'''

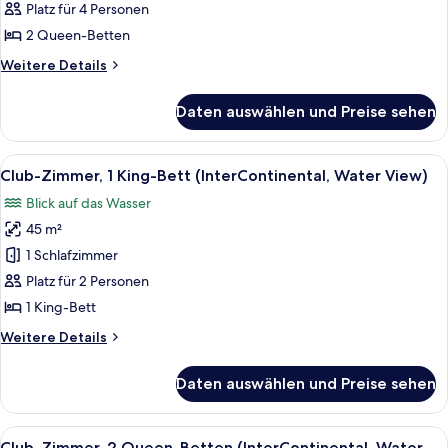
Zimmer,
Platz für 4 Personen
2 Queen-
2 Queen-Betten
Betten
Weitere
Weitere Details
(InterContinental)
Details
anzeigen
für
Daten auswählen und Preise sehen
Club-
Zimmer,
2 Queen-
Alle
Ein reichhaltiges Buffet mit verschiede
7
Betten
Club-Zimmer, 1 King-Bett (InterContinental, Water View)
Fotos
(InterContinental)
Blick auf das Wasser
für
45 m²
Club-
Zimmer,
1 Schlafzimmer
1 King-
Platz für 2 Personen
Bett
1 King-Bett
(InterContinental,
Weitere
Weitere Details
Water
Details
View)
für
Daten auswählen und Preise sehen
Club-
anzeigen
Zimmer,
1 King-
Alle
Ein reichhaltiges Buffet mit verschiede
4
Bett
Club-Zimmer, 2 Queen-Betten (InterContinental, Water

'''

If a line of the listing above contains "View", pick it out and copy it.

Club-Zimmer, 1 King-Bett (InterContinental, Water View)
View)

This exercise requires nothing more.